--- Data provided Enclosed Below ---

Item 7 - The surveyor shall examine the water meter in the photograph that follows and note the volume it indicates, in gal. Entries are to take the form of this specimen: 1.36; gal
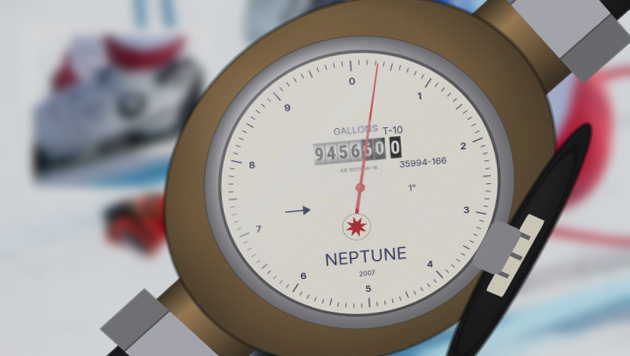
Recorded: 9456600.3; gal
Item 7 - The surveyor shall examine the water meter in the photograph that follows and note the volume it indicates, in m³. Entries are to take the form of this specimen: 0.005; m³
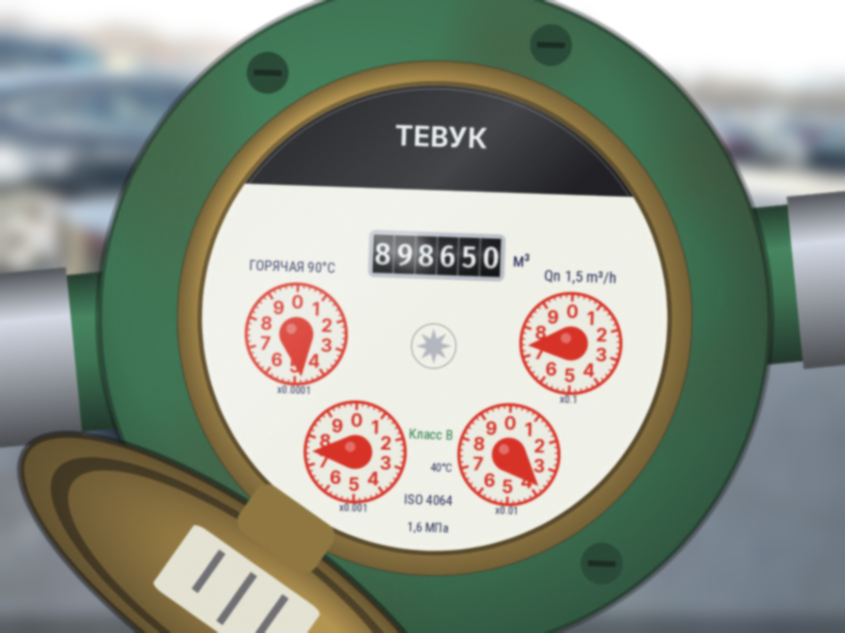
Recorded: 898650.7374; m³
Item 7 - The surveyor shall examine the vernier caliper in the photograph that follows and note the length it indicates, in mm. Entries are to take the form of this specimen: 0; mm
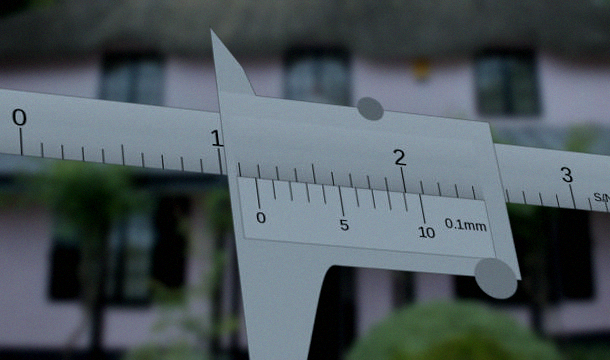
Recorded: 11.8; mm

--- End of Enclosed Data provided ---
--- Data provided Enclosed Below ---

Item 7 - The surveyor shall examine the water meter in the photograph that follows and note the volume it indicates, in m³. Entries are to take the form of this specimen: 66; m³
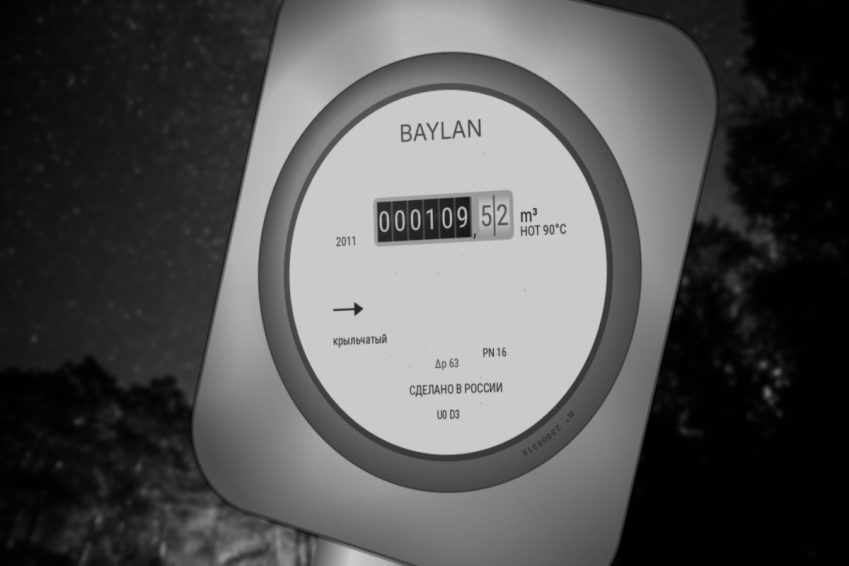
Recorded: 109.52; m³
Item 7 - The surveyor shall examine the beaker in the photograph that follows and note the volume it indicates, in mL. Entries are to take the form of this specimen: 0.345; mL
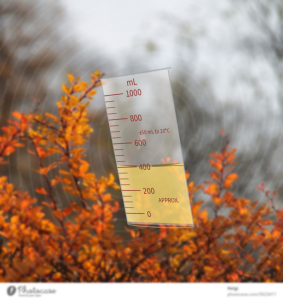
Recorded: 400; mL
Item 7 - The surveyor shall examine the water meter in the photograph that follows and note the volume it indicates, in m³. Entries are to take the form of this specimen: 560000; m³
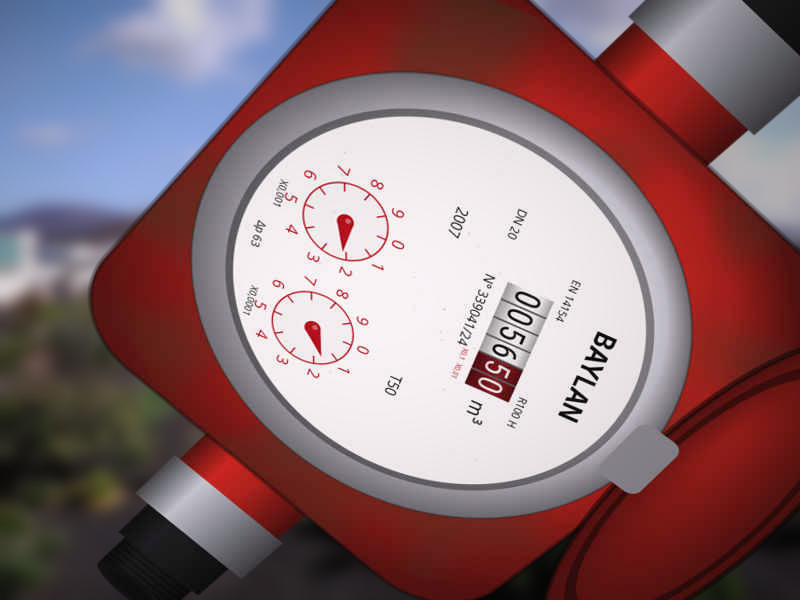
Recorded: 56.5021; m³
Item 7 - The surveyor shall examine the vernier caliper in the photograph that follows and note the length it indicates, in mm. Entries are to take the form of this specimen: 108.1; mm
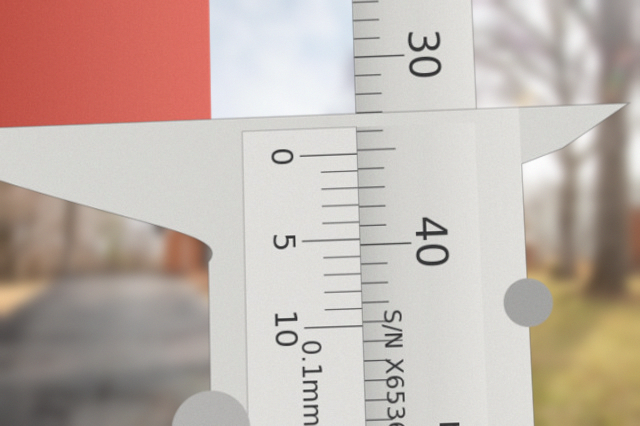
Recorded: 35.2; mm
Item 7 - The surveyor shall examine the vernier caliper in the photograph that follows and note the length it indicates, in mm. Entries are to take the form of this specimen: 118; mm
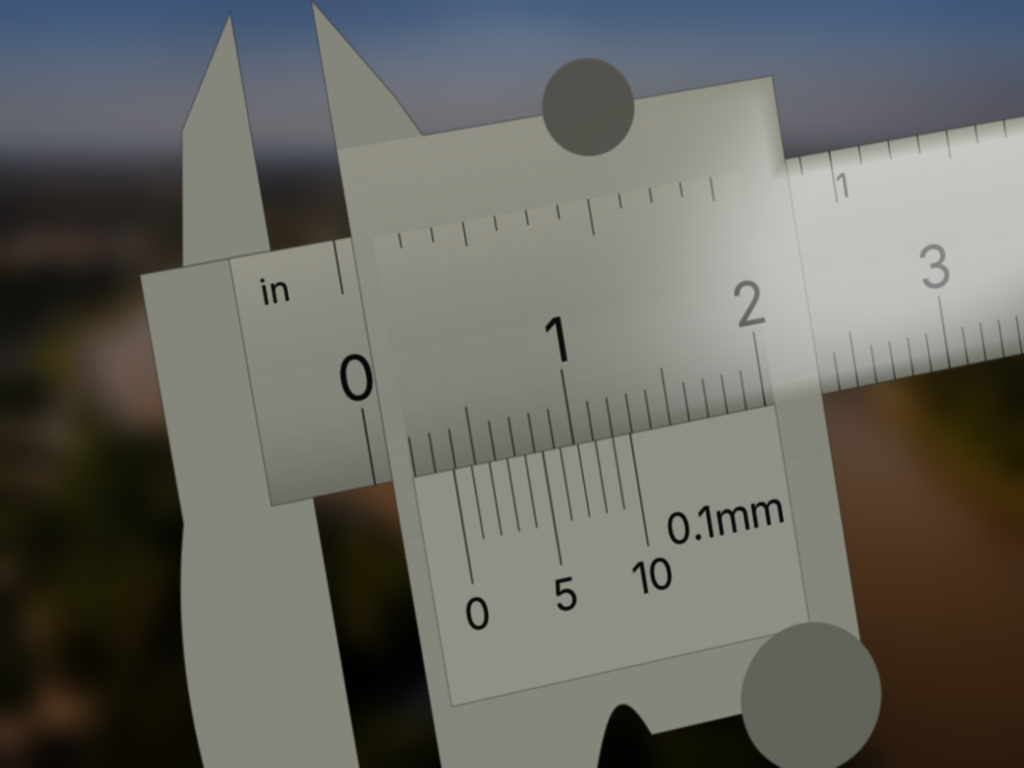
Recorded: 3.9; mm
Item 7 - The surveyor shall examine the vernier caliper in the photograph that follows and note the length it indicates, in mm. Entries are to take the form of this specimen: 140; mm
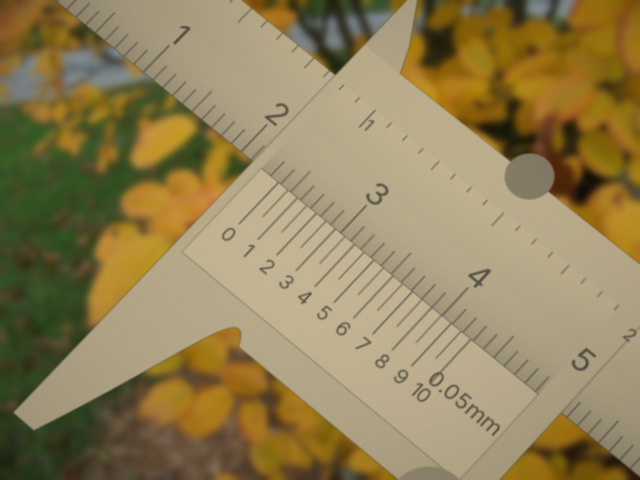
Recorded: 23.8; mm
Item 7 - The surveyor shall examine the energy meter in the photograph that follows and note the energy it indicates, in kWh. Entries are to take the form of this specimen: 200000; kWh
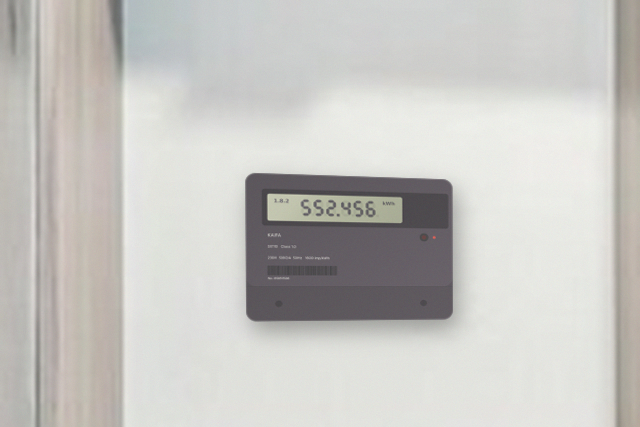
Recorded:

--- End of Enclosed Data provided ---

[What the task requires]
Copy out, word for word, every line of the rows from the line with "specimen: 1.36; gal" to the line with "Recorded: 11.8; mm", including both of those lines. Leave the pictures out.

[Response to the task]
Item 7 - The surveyor shall examine the water meter in the photograph that follows and note the volume it indicates, in gal. Entries are to take the form of this specimen: 1.36; gal
Recorded: 9456600.3; gal
Item 7 - The surveyor shall examine the water meter in the photograph that follows and note the volume it indicates, in m³. Entries are to take the form of this specimen: 0.005; m³
Recorded: 898650.7374; m³
Item 7 - The surveyor shall examine the vernier caliper in the photograph that follows and note the length it indicates, in mm. Entries are to take the form of this specimen: 0; mm
Recorded: 11.8; mm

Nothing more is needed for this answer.